----- TASK DATA
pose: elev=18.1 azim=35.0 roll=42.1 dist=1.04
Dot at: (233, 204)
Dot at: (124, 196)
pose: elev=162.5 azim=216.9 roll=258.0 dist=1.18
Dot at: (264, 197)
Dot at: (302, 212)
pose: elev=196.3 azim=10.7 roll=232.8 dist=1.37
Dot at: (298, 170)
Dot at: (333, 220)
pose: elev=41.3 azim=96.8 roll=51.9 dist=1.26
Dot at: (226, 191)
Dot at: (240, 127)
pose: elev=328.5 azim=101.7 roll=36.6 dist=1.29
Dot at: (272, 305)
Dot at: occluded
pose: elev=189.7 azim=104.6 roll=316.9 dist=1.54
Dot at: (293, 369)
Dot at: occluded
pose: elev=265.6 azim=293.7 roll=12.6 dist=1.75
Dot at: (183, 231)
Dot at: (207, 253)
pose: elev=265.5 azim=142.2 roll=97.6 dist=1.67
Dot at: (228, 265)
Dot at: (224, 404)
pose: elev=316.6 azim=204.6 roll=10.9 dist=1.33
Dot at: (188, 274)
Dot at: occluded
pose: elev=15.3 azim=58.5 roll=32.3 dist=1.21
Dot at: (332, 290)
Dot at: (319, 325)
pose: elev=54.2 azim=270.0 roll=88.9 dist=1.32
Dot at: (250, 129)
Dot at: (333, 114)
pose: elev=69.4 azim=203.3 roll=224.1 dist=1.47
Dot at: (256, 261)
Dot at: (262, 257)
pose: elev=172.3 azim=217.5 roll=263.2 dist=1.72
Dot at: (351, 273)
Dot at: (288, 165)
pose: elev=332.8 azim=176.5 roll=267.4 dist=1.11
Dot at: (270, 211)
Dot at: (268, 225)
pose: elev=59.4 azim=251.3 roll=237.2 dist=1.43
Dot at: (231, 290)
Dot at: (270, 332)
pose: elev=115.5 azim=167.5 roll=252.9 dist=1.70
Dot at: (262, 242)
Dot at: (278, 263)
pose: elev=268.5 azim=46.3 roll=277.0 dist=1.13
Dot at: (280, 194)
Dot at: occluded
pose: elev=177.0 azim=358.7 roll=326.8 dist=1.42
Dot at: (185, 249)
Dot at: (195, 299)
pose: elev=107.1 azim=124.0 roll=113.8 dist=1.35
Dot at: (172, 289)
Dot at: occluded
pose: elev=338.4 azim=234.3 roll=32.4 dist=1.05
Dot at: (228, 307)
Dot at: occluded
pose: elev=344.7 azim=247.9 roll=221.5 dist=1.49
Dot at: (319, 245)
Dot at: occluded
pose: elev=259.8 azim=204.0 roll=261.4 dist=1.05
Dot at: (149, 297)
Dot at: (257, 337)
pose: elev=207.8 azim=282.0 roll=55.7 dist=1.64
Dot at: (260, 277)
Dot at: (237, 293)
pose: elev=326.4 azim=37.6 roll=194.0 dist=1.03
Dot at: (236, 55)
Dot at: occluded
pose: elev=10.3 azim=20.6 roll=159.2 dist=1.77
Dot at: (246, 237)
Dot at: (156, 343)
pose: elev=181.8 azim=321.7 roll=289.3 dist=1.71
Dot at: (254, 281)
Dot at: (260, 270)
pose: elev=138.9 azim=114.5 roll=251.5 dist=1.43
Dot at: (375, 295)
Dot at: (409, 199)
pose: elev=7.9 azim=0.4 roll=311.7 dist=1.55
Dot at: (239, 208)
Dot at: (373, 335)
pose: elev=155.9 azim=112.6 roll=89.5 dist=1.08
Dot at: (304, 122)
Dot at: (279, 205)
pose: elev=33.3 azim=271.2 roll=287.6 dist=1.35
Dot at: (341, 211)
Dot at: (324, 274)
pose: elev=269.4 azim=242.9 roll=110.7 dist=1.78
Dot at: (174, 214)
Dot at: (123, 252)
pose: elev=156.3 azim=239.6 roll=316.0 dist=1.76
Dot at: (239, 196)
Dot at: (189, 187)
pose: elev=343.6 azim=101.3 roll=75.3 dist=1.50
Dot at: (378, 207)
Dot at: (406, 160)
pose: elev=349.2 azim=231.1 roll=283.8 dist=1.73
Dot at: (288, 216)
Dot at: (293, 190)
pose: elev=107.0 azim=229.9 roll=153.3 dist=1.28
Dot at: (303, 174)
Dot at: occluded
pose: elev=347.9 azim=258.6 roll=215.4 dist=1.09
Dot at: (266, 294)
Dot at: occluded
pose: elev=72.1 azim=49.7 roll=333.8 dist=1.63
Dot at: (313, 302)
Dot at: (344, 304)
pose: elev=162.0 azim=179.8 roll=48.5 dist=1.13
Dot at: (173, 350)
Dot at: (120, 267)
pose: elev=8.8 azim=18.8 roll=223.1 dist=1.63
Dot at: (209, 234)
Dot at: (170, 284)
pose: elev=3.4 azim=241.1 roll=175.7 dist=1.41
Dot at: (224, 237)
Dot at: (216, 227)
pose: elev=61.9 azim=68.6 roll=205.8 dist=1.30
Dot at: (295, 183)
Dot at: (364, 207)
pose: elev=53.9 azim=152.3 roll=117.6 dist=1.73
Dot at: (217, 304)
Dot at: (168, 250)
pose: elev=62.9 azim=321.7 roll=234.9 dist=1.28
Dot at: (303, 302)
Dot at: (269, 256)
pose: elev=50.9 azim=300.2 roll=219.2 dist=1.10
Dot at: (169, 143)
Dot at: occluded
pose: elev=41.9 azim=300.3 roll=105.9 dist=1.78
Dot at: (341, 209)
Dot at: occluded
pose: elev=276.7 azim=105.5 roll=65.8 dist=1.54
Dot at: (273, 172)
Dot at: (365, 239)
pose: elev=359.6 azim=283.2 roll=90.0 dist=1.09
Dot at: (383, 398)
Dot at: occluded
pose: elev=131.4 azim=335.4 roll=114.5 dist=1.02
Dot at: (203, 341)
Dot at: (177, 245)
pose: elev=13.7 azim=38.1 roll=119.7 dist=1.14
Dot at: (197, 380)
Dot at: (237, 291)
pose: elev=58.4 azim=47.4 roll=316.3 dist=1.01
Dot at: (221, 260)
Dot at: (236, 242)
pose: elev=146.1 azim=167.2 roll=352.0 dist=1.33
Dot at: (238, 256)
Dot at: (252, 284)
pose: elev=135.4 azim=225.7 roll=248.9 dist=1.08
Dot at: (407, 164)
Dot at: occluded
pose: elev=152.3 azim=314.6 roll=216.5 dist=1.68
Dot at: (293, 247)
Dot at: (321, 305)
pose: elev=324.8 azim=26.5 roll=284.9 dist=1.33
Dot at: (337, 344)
----------
=== YOUR TASK ===
Update all of the items above by replacing "pose" with "view" everywhere it occurs. Leave every other part of the items unchanged.

=== IN RESPONSE ===
view: elev=18.1 azim=35.0 roll=42.1 dist=1.04
Dot at: (233, 204)
Dot at: (124, 196)
view: elev=162.5 azim=216.9 roll=258.0 dist=1.18
Dot at: (264, 197)
Dot at: (302, 212)
view: elev=196.3 azim=10.7 roll=232.8 dist=1.37
Dot at: (298, 170)
Dot at: (333, 220)
view: elev=41.3 azim=96.8 roll=51.9 dist=1.26
Dot at: (226, 191)
Dot at: (240, 127)
view: elev=328.5 azim=101.7 roll=36.6 dist=1.29
Dot at: (272, 305)
Dot at: occluded
view: elev=189.7 azim=104.6 roll=316.9 dist=1.54
Dot at: (293, 369)
Dot at: occluded
view: elev=265.6 azim=293.7 roll=12.6 dist=1.75
Dot at: (183, 231)
Dot at: (207, 253)
view: elev=265.5 azim=142.2 roll=97.6 dist=1.67
Dot at: (228, 265)
Dot at: (224, 404)
view: elev=316.6 azim=204.6 roll=10.9 dist=1.33
Dot at: (188, 274)
Dot at: occluded
view: elev=15.3 azim=58.5 roll=32.3 dist=1.21
Dot at: (332, 290)
Dot at: (319, 325)
view: elev=54.2 azim=270.0 roll=88.9 dist=1.32
Dot at: (250, 129)
Dot at: (333, 114)
view: elev=69.4 azim=203.3 roll=224.1 dist=1.47
Dot at: (256, 261)
Dot at: (262, 257)
view: elev=172.3 azim=217.5 roll=263.2 dist=1.72
Dot at: (351, 273)
Dot at: (288, 165)
view: elev=332.8 azim=176.5 roll=267.4 dist=1.11
Dot at: (270, 211)
Dot at: (268, 225)
view: elev=59.4 azim=251.3 roll=237.2 dist=1.43
Dot at: (231, 290)
Dot at: (270, 332)
view: elev=115.5 azim=167.5 roll=252.9 dist=1.70
Dot at: (262, 242)
Dot at: (278, 263)
view: elev=268.5 azim=46.3 roll=277.0 dist=1.13
Dot at: (280, 194)
Dot at: occluded
view: elev=177.0 azim=358.7 roll=326.8 dist=1.42
Dot at: (185, 249)
Dot at: (195, 299)
view: elev=107.1 azim=124.0 roll=113.8 dist=1.35
Dot at: (172, 289)
Dot at: occluded
view: elev=338.4 azim=234.3 roll=32.4 dist=1.05
Dot at: (228, 307)
Dot at: occluded
view: elev=344.7 azim=247.9 roll=221.5 dist=1.49
Dot at: (319, 245)
Dot at: occluded
view: elev=259.8 azim=204.0 roll=261.4 dist=1.05
Dot at: (149, 297)
Dot at: (257, 337)
view: elev=207.8 azim=282.0 roll=55.7 dist=1.64
Dot at: (260, 277)
Dot at: (237, 293)
view: elev=326.4 azim=37.6 roll=194.0 dist=1.03
Dot at: (236, 55)
Dot at: occluded
view: elev=10.3 azim=20.6 roll=159.2 dist=1.77
Dot at: (246, 237)
Dot at: (156, 343)
view: elev=181.8 azim=321.7 roll=289.3 dist=1.71
Dot at: (254, 281)
Dot at: (260, 270)
view: elev=138.9 azim=114.5 roll=251.5 dist=1.43
Dot at: (375, 295)
Dot at: (409, 199)
view: elev=7.9 azim=0.4 roll=311.7 dist=1.55
Dot at: (239, 208)
Dot at: (373, 335)
view: elev=155.9 azim=112.6 roll=89.5 dist=1.08
Dot at: (304, 122)
Dot at: (279, 205)
view: elev=33.3 azim=271.2 roll=287.6 dist=1.35
Dot at: (341, 211)
Dot at: (324, 274)
view: elev=269.4 azim=242.9 roll=110.7 dist=1.78
Dot at: (174, 214)
Dot at: (123, 252)
view: elev=156.3 azim=239.6 roll=316.0 dist=1.76
Dot at: (239, 196)
Dot at: (189, 187)
view: elev=343.6 azim=101.3 roll=75.3 dist=1.50
Dot at: (378, 207)
Dot at: (406, 160)
view: elev=349.2 azim=231.1 roll=283.8 dist=1.73
Dot at: (288, 216)
Dot at: (293, 190)
view: elev=107.0 azim=229.9 roll=153.3 dist=1.28
Dot at: (303, 174)
Dot at: occluded
view: elev=347.9 azim=258.6 roll=215.4 dist=1.09
Dot at: (266, 294)
Dot at: occluded
view: elev=72.1 azim=49.7 roll=333.8 dist=1.63
Dot at: (313, 302)
Dot at: (344, 304)
view: elev=162.0 azim=179.8 roll=48.5 dist=1.13
Dot at: (173, 350)
Dot at: (120, 267)
view: elev=8.8 azim=18.8 roll=223.1 dist=1.63
Dot at: (209, 234)
Dot at: (170, 284)
view: elev=3.4 azim=241.1 roll=175.7 dist=1.41
Dot at: (224, 237)
Dot at: (216, 227)
view: elev=61.9 azim=68.6 roll=205.8 dist=1.30
Dot at: (295, 183)
Dot at: (364, 207)
view: elev=53.9 azim=152.3 roll=117.6 dist=1.73
Dot at: (217, 304)
Dot at: (168, 250)
view: elev=62.9 azim=321.7 roll=234.9 dist=1.28
Dot at: (303, 302)
Dot at: (269, 256)
view: elev=50.9 azim=300.2 roll=219.2 dist=1.10
Dot at: (169, 143)
Dot at: occluded
view: elev=41.9 azim=300.3 roll=105.9 dist=1.78
Dot at: (341, 209)
Dot at: occluded
view: elev=276.7 azim=105.5 roll=65.8 dist=1.54
Dot at: (273, 172)
Dot at: (365, 239)
view: elev=359.6 azim=283.2 roll=90.0 dist=1.09
Dot at: (383, 398)
Dot at: occluded
view: elev=131.4 azim=335.4 roll=114.5 dist=1.02
Dot at: (203, 341)
Dot at: (177, 245)
view: elev=13.7 azim=38.1 roll=119.7 dist=1.14
Dot at: (197, 380)
Dot at: (237, 291)
view: elev=58.4 azim=47.4 roll=316.3 dist=1.01
Dot at: (221, 260)
Dot at: (236, 242)
view: elev=146.1 azim=167.2 roll=352.0 dist=1.33
Dot at: (238, 256)
Dot at: (252, 284)
view: elev=135.4 azim=225.7 roll=248.9 dist=1.08
Dot at: (407, 164)
Dot at: occluded
view: elev=152.3 azim=314.6 roll=216.5 dist=1.68
Dot at: (293, 247)
Dot at: (321, 305)
view: elev=324.8 azim=26.5 roll=284.9 dist=1.33
Dot at: (337, 344)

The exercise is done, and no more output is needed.